2016年(世にいう平成28年)、発作的に会社を辞め、隠居生活に入る。日々を読書と散歩に費やす

世界の終わりの天文台

リリー・ブルックス=ダルトンの世界の終わりの天文台 (原題 Good Morning, Midnight)を読んだ。この小説はカナダの北極圏にあるバーボー天文台オーガスティン・ロフタスの物語と人類初の木星有人探査船アイテルの搭乗員のサリー・サリバンの物語が交互に語られる。

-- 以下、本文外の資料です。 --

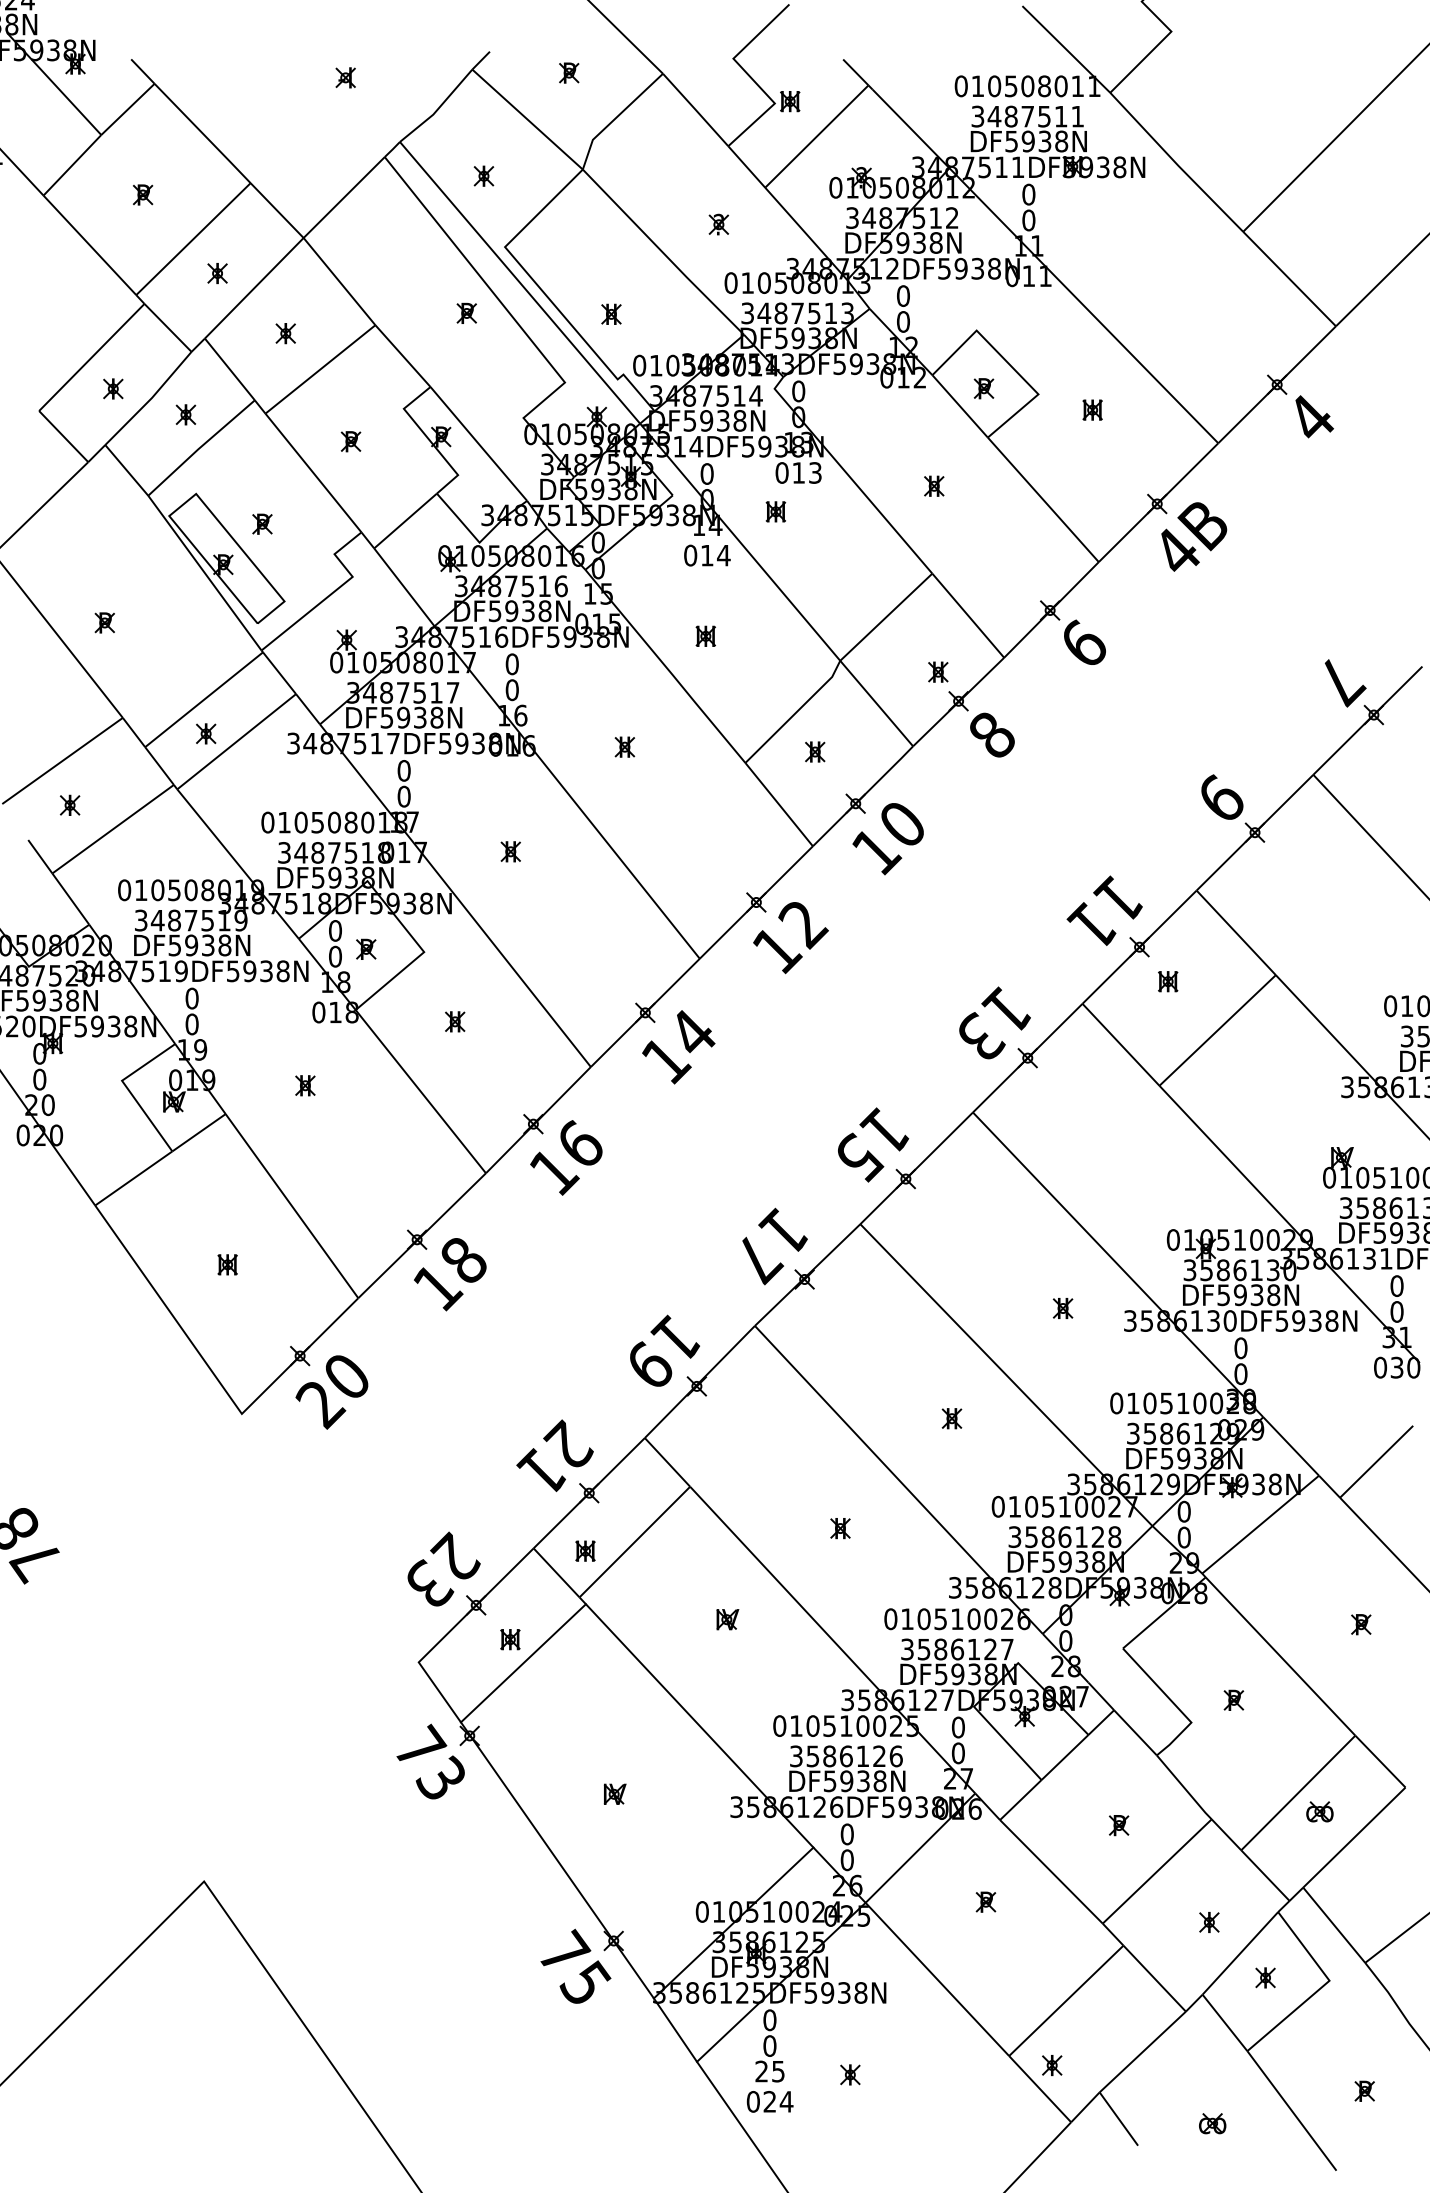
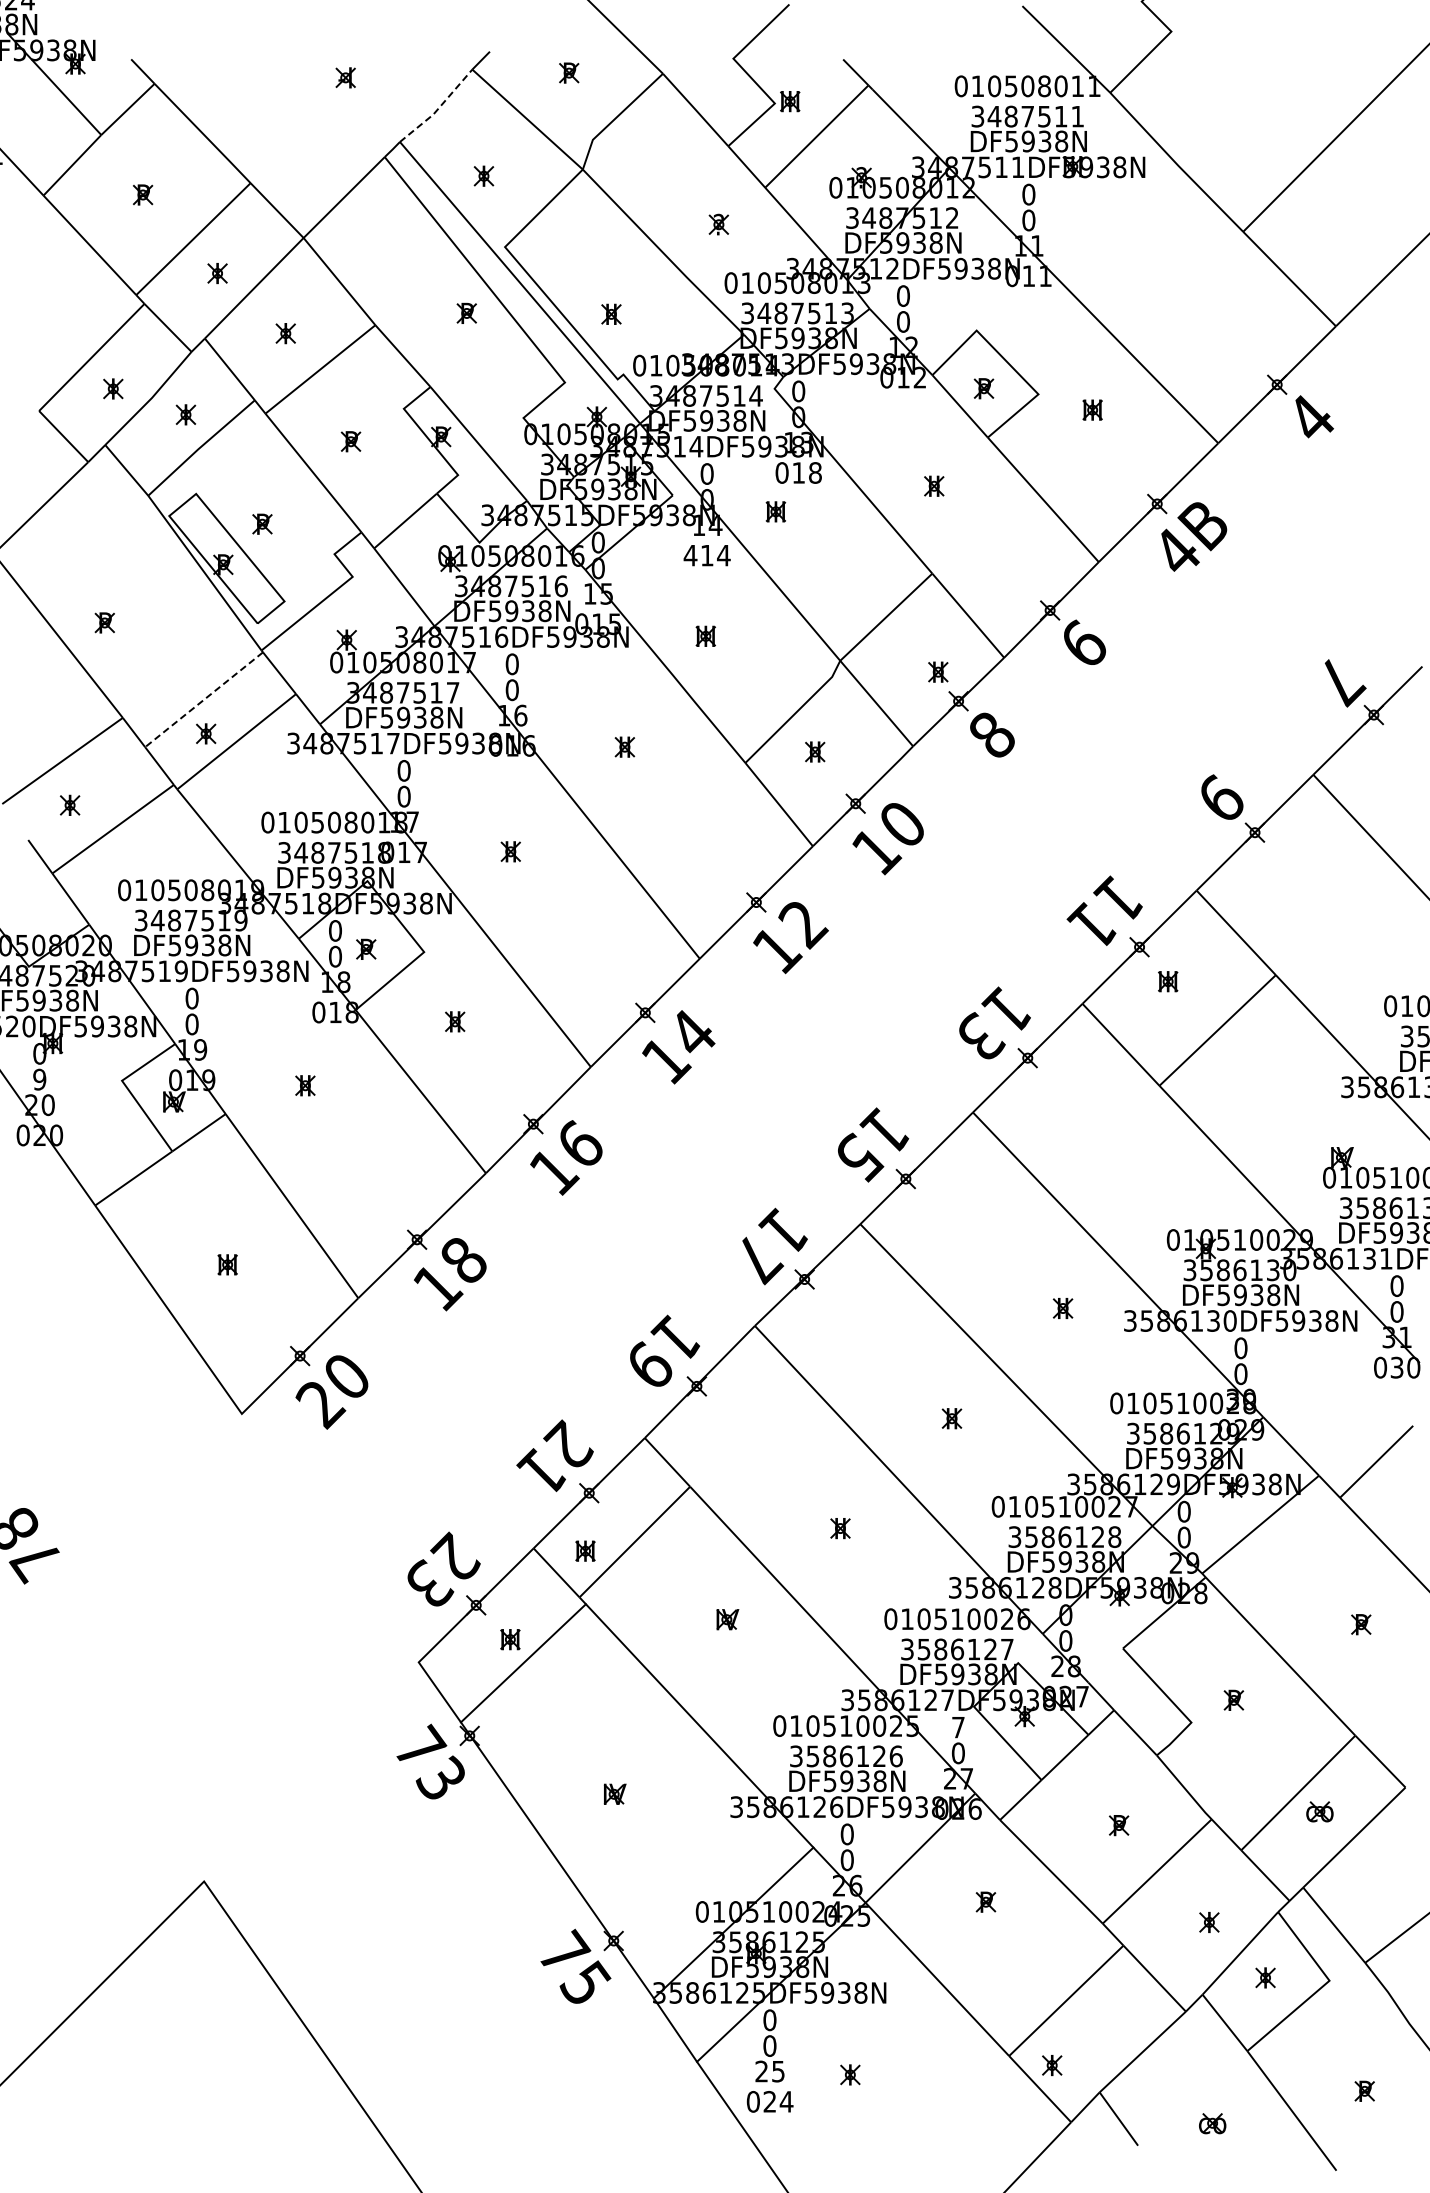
line at (438, 108): solid -> dashed
text at (815, 472): 013 -> 018
text at (690, 555): 014 -> 414
line at (204, 699): solid -> dashed
text at (39, 1079): 0 -> 9
text at (957, 1727): 0 -> 7
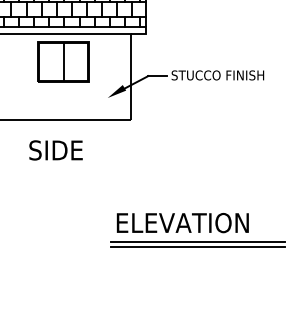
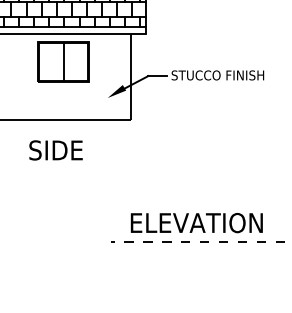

バーボー天文台に自らの意思で残った年老い天文学者であるオーガスティン・ロフタス。外の世界で何か破壊的な出来事が進行し、12名いた研究者はオーガスティン以外は皆撤収命令に従って、天文台を離れていった。そして、みんながいなくなった天文台で、オーガスティンは一人の少女を発見した。名前はアイリスという。最初は何かの手違いで、彼女が置き去りにされたと思ったのだが、いつまでたっても、誰も迎えに来ず、二人は外で何が進行しているかわからない奇妙な状態で共同生活を送ることになった。アイリスは無口であまりしゃべらないので、オーガスティンは自分の現在の状況、そして今までの人生を振り返ることとなる。彼の母親は心の病のせいで、閉鎖病棟に入院することになってしまった。まだ、オーガスティンが幼い頃だった。かれは、若くして研究者として頭角を現していくが、その一方で私生活は荒んでいた。女性を誘惑しては、捨てるということを繰り返していたのだ。或る日、妊娠したことを告げだれたオーガスティンは、彼女に堕胎を迫り、それが受け入れられないとわかると、躊躇なく彼女の前から姿を消してしまった。しかし、そんな彼も、後年彼女の消息を調べ、娘が生まれたことを知ると、娘の誕生日にはプレゼントを贈るのだった。

一方、探査船アイテルは、木星の衛星の観測を終えて期間についた頃、突如地球との交信が途絶えてしまった。彼らにも、地球で何が起きたか全くわからないまま、1年に及ぶ帰還の旅路が待っていた。搭乗員は6名いたが、精神のバランスを崩して、自棄になるものが出始めるありさまだ。そしてそんな旅の中、サリーも自分の過去と向き合うことが多くなっていった。父親不在で、研究者の母親と過ごして幼少期。母親は再婚を機に、研究者を止めてしまったこと。そんな母親に失望してしまっていた自分。そして、ある日母親の訃報に接したこと。サリーは宇宙飛行士を目指し訓練を受け、木星探査船の搭乗員に選ばれたが、それが原因で、離婚することになり、夫と娘を失ってしまったこと。

広い意味で本書はSFに含まれるのであろうが、あまりSF的な要素はない。どちらかというと二人の主要な登場人物の内面に入り込み、彼らの心境がどのように変化していくのかを追うのがメインと思われる。そして、何のつながりもないであろう二人がこの物語のどこかで交差し、そしてどのような最期を迎えるのか。結局物語では何が起きて、地球の交信がとれなくなったのかは一切明かされずに終わるし、今後どうなるかも明確には示されない。なので、そこは単なる設定で、この物語の本質ではないのだろう。